The second day I got the dough right, but had trouble forming flat, even cakes. Nobody bought them. They could make them better at home. I gave my left over cakes to the poor neighbors next door to my home with Chariott.

The third day, I bought a rolling pin and some fat at the market. Now my corn cakes were beautiful. That day I made two dozen of them and sold ten. I passed out the rest to the neighbors again.
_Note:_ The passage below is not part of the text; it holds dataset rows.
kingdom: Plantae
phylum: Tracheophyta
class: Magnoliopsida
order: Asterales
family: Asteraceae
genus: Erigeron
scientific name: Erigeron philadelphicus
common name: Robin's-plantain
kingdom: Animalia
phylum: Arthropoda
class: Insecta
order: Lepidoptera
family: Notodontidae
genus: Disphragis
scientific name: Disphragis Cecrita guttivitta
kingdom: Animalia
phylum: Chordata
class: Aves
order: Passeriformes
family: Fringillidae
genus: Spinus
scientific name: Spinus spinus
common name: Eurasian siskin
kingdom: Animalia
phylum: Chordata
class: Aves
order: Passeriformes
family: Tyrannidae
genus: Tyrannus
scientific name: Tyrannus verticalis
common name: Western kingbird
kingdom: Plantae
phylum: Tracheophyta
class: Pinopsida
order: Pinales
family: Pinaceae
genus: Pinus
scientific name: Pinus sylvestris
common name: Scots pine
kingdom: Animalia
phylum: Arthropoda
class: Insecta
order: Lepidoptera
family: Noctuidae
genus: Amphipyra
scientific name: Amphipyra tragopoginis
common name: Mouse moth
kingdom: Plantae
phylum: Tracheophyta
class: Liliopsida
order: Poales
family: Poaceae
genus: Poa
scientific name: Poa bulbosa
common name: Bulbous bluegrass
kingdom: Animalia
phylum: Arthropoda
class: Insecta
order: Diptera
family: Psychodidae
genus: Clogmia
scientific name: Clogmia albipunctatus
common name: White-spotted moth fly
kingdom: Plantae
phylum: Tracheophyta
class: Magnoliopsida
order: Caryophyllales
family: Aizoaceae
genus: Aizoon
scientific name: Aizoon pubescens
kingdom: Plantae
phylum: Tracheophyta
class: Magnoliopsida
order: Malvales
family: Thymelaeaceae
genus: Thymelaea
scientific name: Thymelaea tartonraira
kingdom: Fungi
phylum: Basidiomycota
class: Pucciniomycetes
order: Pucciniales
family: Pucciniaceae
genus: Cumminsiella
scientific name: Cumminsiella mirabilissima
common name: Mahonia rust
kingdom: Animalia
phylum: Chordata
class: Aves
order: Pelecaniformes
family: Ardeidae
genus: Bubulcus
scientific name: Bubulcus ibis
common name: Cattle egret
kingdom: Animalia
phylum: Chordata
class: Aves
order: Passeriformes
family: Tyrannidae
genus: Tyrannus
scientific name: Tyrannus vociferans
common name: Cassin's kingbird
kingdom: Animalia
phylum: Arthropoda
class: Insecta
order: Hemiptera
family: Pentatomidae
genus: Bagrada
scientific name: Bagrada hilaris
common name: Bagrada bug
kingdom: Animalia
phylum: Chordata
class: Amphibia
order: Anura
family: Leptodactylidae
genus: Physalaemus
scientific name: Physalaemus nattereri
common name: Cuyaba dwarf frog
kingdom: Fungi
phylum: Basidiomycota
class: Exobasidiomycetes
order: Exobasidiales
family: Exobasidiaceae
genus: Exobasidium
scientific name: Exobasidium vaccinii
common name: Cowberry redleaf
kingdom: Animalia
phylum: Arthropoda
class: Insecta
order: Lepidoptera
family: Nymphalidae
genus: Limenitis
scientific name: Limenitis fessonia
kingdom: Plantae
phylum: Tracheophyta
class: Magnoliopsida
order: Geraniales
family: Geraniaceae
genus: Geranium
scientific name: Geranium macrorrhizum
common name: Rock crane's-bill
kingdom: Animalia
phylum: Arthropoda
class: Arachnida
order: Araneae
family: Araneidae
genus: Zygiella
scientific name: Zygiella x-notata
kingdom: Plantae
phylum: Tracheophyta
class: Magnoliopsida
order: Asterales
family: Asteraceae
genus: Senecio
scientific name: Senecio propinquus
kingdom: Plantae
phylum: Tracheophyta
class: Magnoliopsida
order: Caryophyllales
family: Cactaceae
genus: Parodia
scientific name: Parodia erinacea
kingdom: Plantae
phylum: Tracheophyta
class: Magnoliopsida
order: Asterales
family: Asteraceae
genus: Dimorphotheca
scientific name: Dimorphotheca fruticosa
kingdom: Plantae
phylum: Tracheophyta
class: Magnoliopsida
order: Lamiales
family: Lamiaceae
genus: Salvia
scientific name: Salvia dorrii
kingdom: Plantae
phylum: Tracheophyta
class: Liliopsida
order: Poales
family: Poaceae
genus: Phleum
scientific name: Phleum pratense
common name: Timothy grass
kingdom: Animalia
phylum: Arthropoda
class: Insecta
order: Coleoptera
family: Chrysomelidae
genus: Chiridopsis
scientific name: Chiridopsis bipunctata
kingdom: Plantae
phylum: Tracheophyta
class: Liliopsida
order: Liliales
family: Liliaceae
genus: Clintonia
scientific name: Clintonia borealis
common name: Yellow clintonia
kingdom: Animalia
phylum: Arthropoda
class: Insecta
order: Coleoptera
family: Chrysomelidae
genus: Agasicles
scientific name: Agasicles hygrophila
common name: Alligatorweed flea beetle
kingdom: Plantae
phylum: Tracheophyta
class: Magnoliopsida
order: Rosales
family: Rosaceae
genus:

And thus, I was in business! I was a maker of corn cakes. I got so fast at making them, and had so many left over to share with the poor each day, that instead of ‘Abigail,’ I became known as ‘Christian Lady,’ a title I tried hard to live up to.

How had my life gone from being the future Queen of Zarahemla to being a seller of corn cakes in a faraway marketplace? What purpose did the Lord have for my life in this distant place? I was the only practicing Christian in the whole of the settlement.

Rather than toss and turn at night in distress over what my life might become, or what it had been, I often sat up with the sick and nursed them, or sat with children so their mother could rest. I became so busy serving others, as Christ would, that I rarely gave a thought to my unknown future. I wore myself out in service.